Biological Clocks, Rhythms, And Oscillations: The Theory Of Biological Timekeeping
Daniel B Forger
MIT Press, £54.95
Last year's Nobel Prize for Physiology or Medicine was awarded for discovering the genetic basis of mechanisms that underlie the control of circadian rhythms. The winners' work was originally published more than 30 years ago, and since then numerous biorhythms have been discovered acting at the molecular level.

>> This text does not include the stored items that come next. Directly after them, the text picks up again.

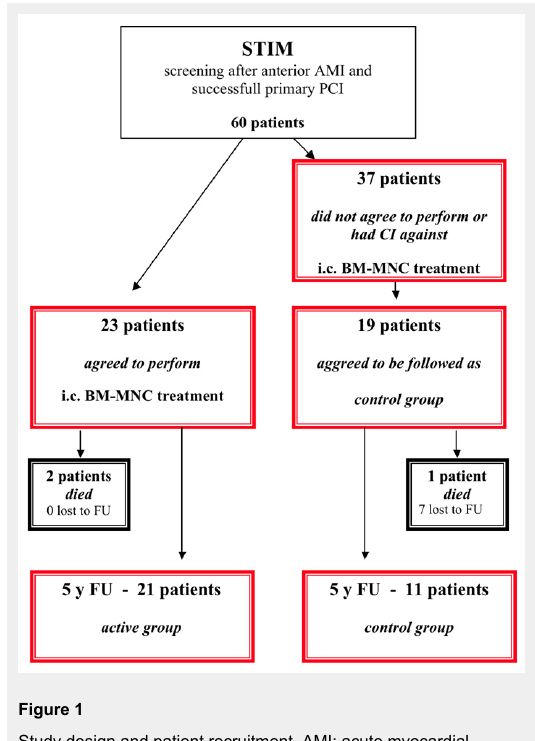
Study design and patient recruitment. AMI: acute myocardial infarction. PCI: percutaneous coronary intervention. i.c.: intracoronary. BM-MNC: autologous bone marrow derived mononucleated cells. FU: follow-up.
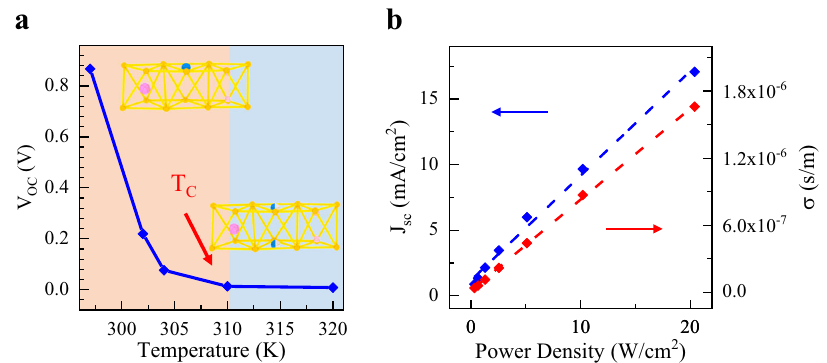
Fig. 3 Temperature and power dependence of the BPVE in CIPS. a The open-circuit voltage as a function of the temperature. The V oc vanishes when the temperature increases to the phase transition temperature at about 315 K. Insets display the crystal structures of CIPS in ferroelectric and paraelectric phases. b The short-circuit current density (left axis) and the photoconductivity (right axis) as a function of the illumination laser power density. Linear dependence of the J sc and σ pv on excitation power is in accord with Eq. (2).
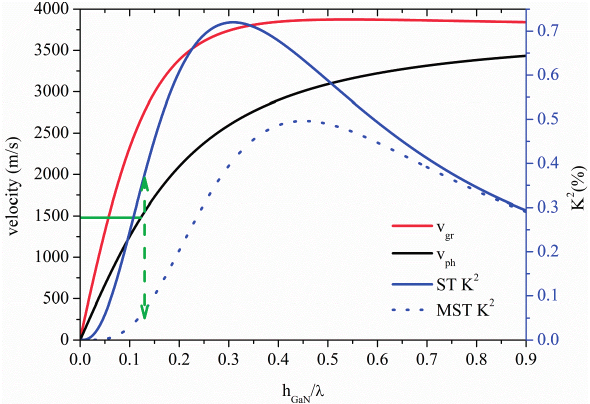
Figure 11. Phase and group velocity, and K 2 dispersion curves of the A 0 mode propagating along the MST and ST configurations on GaN plate.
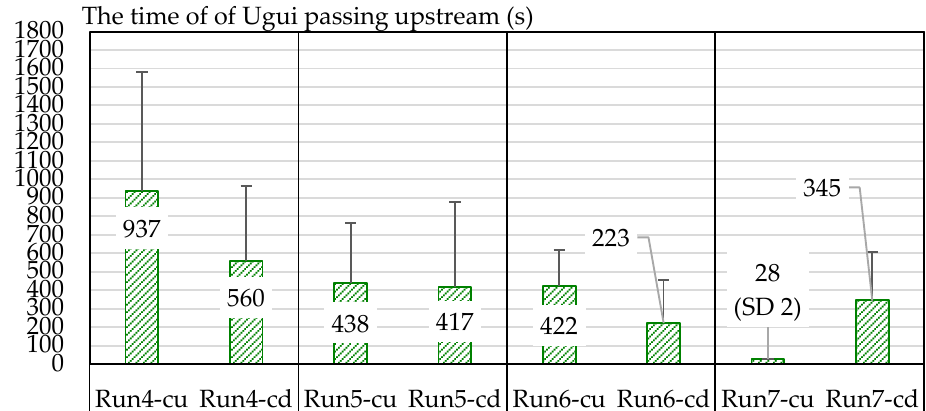
Figure 17. The average time of Ugui passing upstream that successfully moved upstream in each case (Run4-cu and Run4-cd are previous study [4]).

The physiological purpose of these rhythms is fundamentally regulation. To study the overall behaviour of the clocks that maintain these regulatory mechanisms, it is essential to select suitable mathematical models. These models vary depending on the clock mechanism. So, for example, transcription regulation can be represented by at least three models depending on assumptions regarding the number of binding sites on the promoter or the interactions between the activator and repressor proteins.
The first chapters of this book introduce the principles of this mathematical modelling and then the selection of appropriate models in exemplar molecular systems. Many circadian clocks in poikilothermic organisms are temperature compensated. However, the rate of many biochemical reactions doubles with a 10°C rise in temperature. This implies that a regulating mechanism is present within these clocks to restrict any acceleration of the oscillation periods at higher temperatures.
The later chapters use simpler models to describe changes in the behaviour of oscillations close to bifurcations in the presence of noise and phase shifts, and then deal with the principles of synchrony. The final section addresses computation and analysis.
The reader is gently led through the steps in the statistics and necessary calculus. Within each chapter, there are sections that demonstrate the application of the models using examples from cutting-edge research. At the end of each chapter, there are questions to challenge the reader with self-assessment tasks. A website link to the solutions would be helpful.
This text will be a valuable reference for researchers working in chronobiology. It would also be useful for undergraduates reading mathematical biology.